Matthew 26:7-9 (New International Version)
7 a woman came to him with an alabaster jar of very expensive perfume, which she poured on his head as he was reclining at the table.
8 When the disciples saw this, they were indignant. "Why this waste?" they asked. 9 "This perfume could have been sold at a high price and the money given to the poor."
Step into Matthew 26. Be there in the moments in time captured in words. Agony, turmoil, a sense that all familiar and safe was unraveling, coming to an end--close bonds being torn apart. Feel it rather than read it--as it must have felt to those involved.
Yes, all these things are there in that chapter, but today I'm seeing only Jesus--and the pain that came before the searing physical pain that lay ahead--that those closest to him--his most intimate companions were so far from being with him in his preparation for suffering.
The chapter starts by describing the conspiracy of evil, the plot, the lies against one who had only ever done good. Jesus doesn't hide from the disciples what is brewing. He tells them clearly, "The Son of Man will be handed over to be crucified."
What were they thinking, I wonder. Their response isn't recorded by Matthew--no acknowledgement of what he just said--no protest or expression of devotion or love.
Only one act of devotion is recorded. A woman comes with an alabaster jar containing perfume. The perfume is very expensive, the writer notes. What she does is outrageous, scandalous--a lavish expression of love. She pours it on Jesus' head.
Then the words that cut to the quick, "Why this waste?"
Jesus was preparing to die, more alone than he had ever been and about to be even lonelier for even his intimate communion with the Father would be broken.
I'm so glad that through the act of this woman, Jesus was touched by loving hands. Perish practicality where love is concerned.
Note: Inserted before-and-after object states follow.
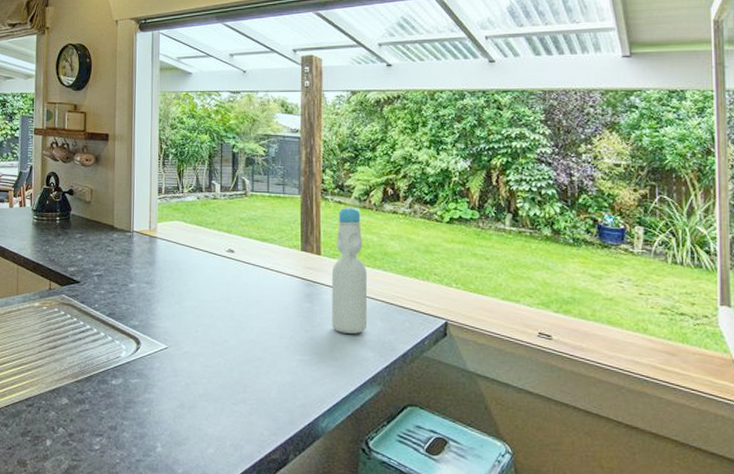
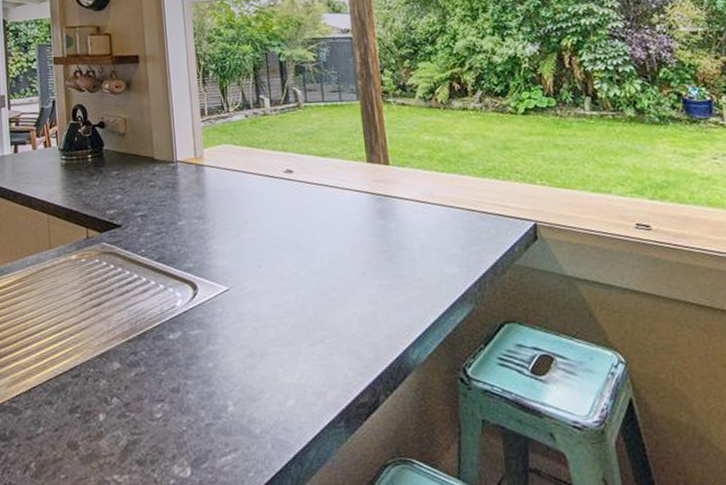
bottle: present [331,205,368,334] -> none [403,106,450,250]

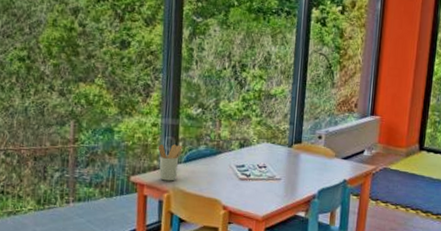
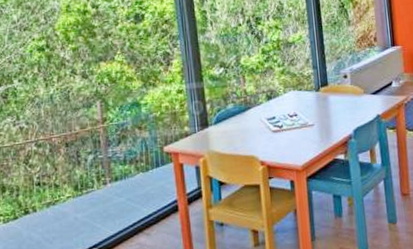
utensil holder: present [158,144,183,181] -> none [186,107,211,146]

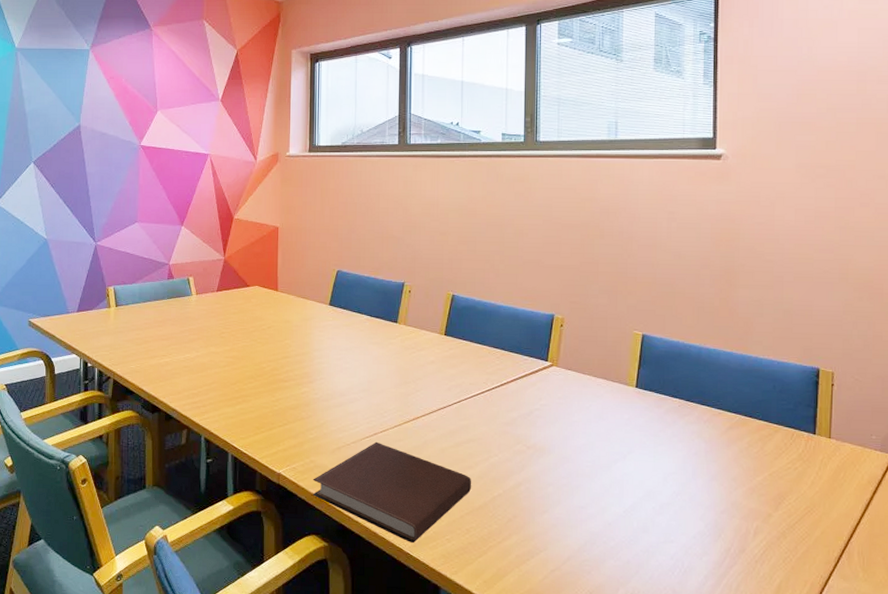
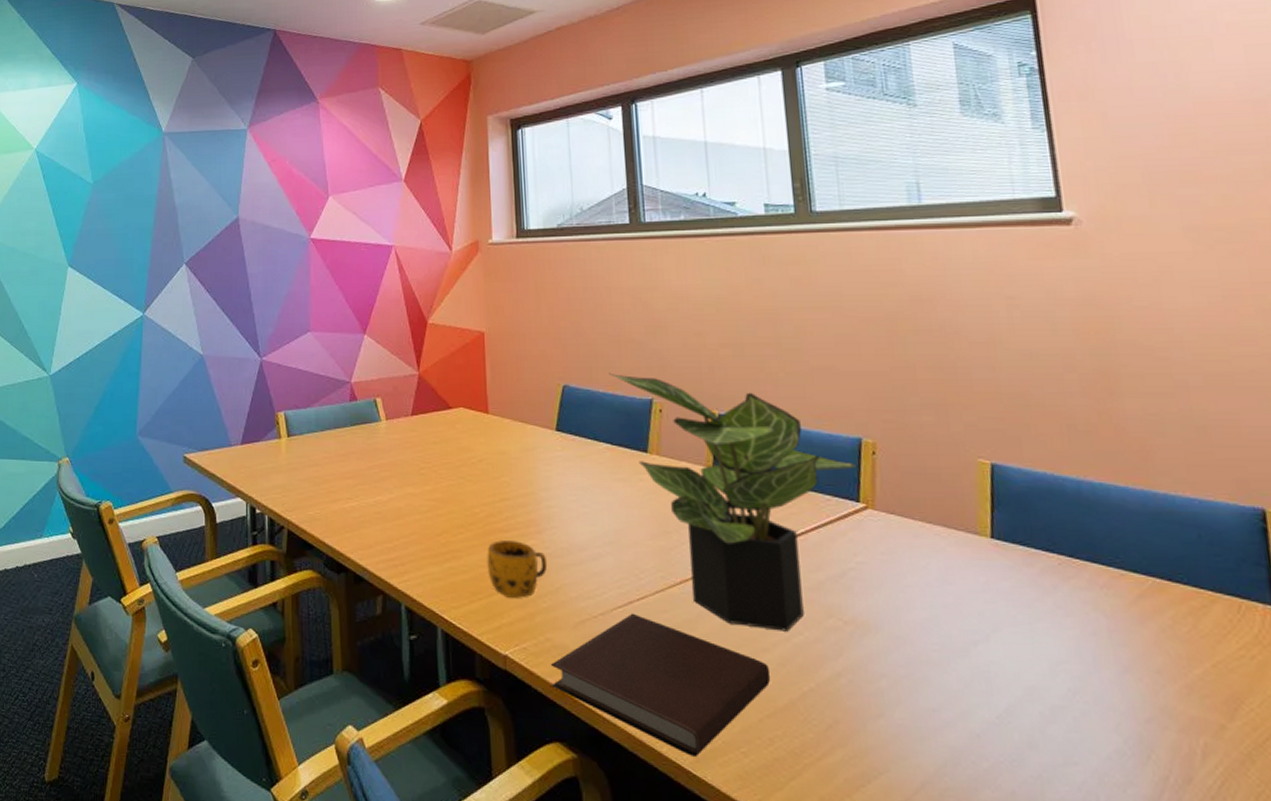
mug: none [270,388,316,431] -> present [487,540,548,598]
potted plant: none [373,261,549,454] -> present [609,372,857,632]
Love knows nothing of measure and carefulness.
"...you will not always have me," said Jesus, "You will not always have me..."
Dear Lord, I am not so different to your close companions. I would like to think that I'm the woman, full of devotion, but I only want to be like her. Forgive my disconnectedness, my distractedness, draw me to your feet to worship and love you as you are worthy of being loved. Especially now, especially this week, as we remember all that you did for love.